__Assignment__
Retype each line below precisely and omit all images.
START Input for this task
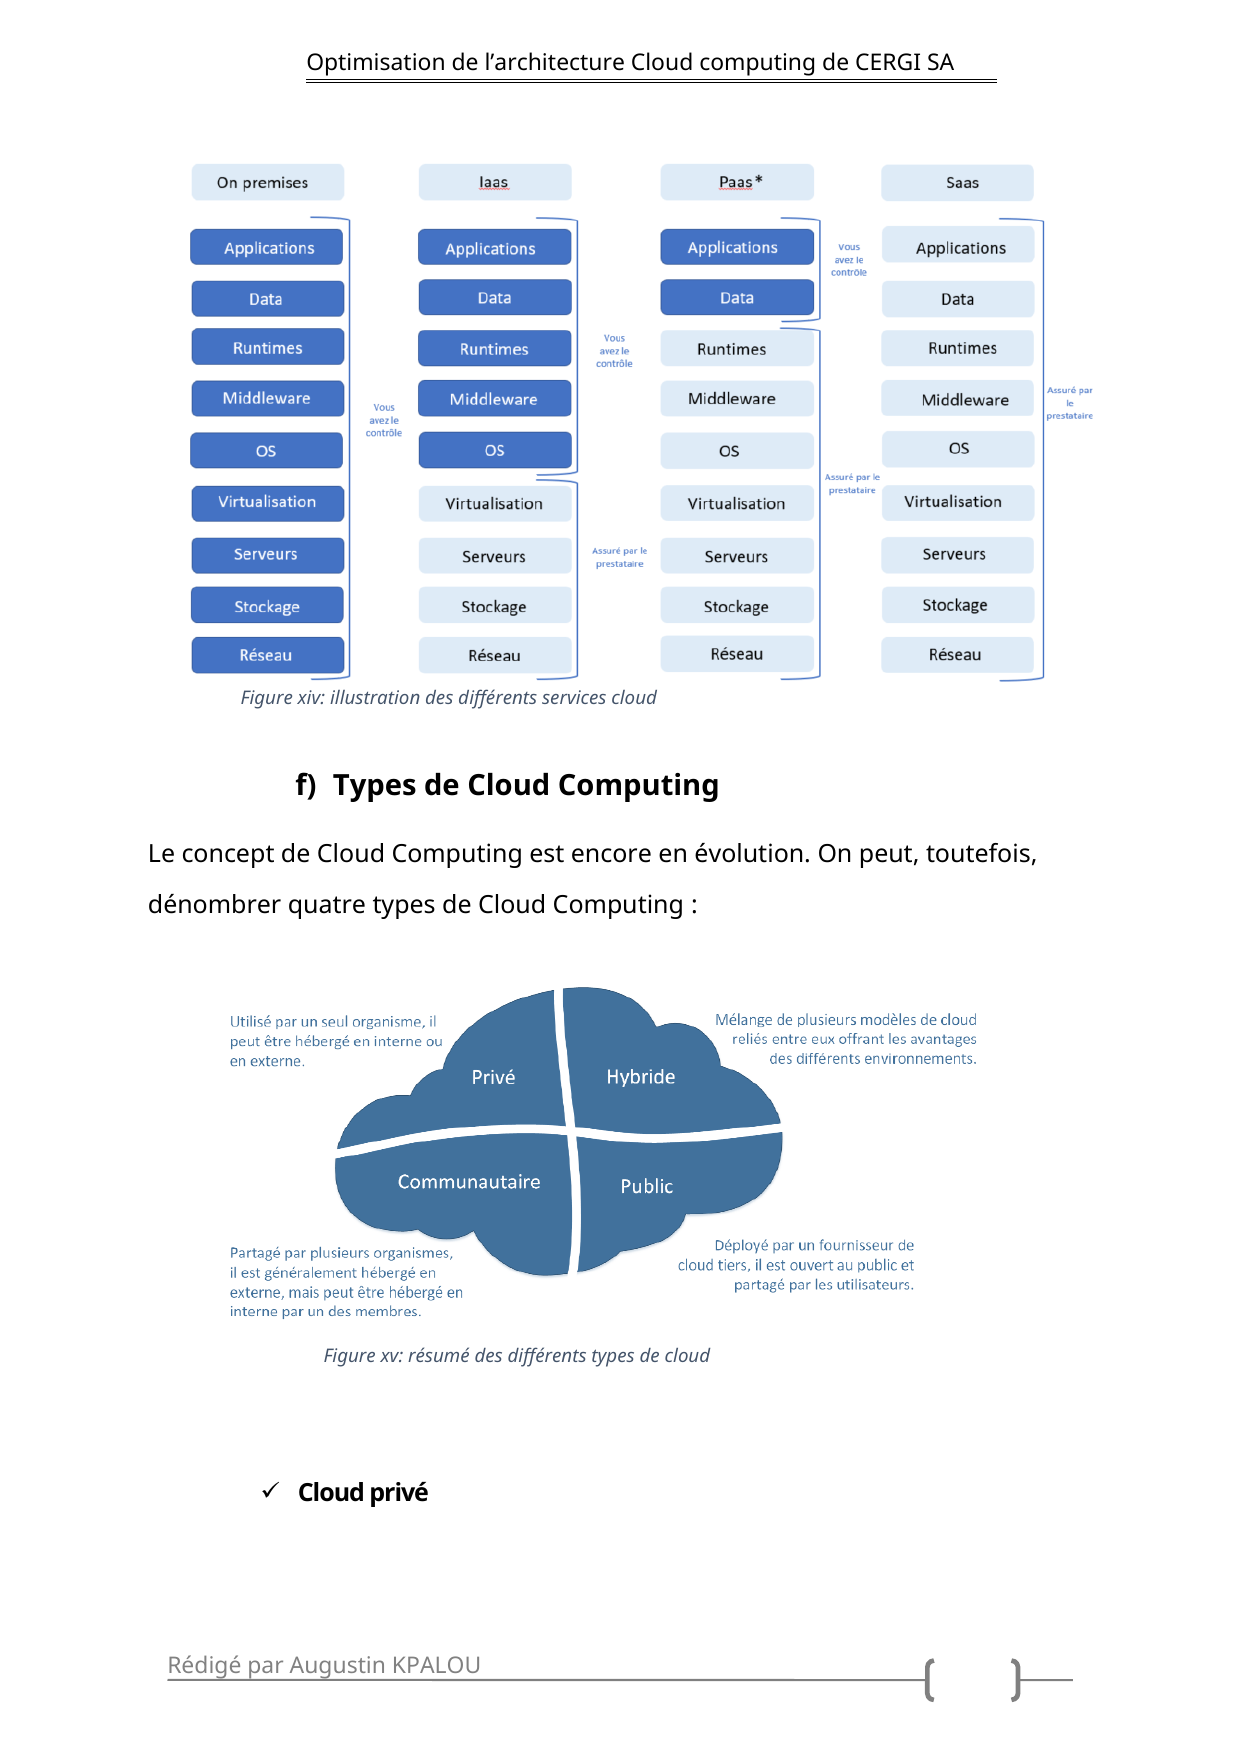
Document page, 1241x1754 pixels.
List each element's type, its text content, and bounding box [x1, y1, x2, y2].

picture [147, 147, 1093, 685]
text Figure xiv: illustration des différents services cloud [148, 685, 1093, 710]
subtitle Types de Cloud Computing [295, 764, 1093, 804]
title Cloud privé [260, 1475, 1093, 1509]
text Le concept de Cloud Computing est encore en évolution. On peut, toutefois, dénombrer quatre types de Cloud Computing : [148, 836, 1093, 921]
text Figure xv: résumé des différents types de cloud [148, 1342, 1093, 1368]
END Input for this task
__Solution to this exercise__
Document page, 1241x1754 pixels.
List each element's type, its text content, and bounding box [x1, y1, x2, y2].

picture [147, 147, 1093, 685]
text Figure xiv: illustration des différents services cloud [148, 685, 1093, 710]
subtitle Types de Cloud Computing [295, 764, 1093, 804]
title Cloud privé [260, 1475, 1093, 1509]
text Le concept de Cloud Computing est encore en évolution. On peut, toutefois, dénombrer quatre types de Cloud Computing : [148, 836, 1093, 921]
text Figure xv: résumé des différents types de cloud [148, 1342, 1093, 1368]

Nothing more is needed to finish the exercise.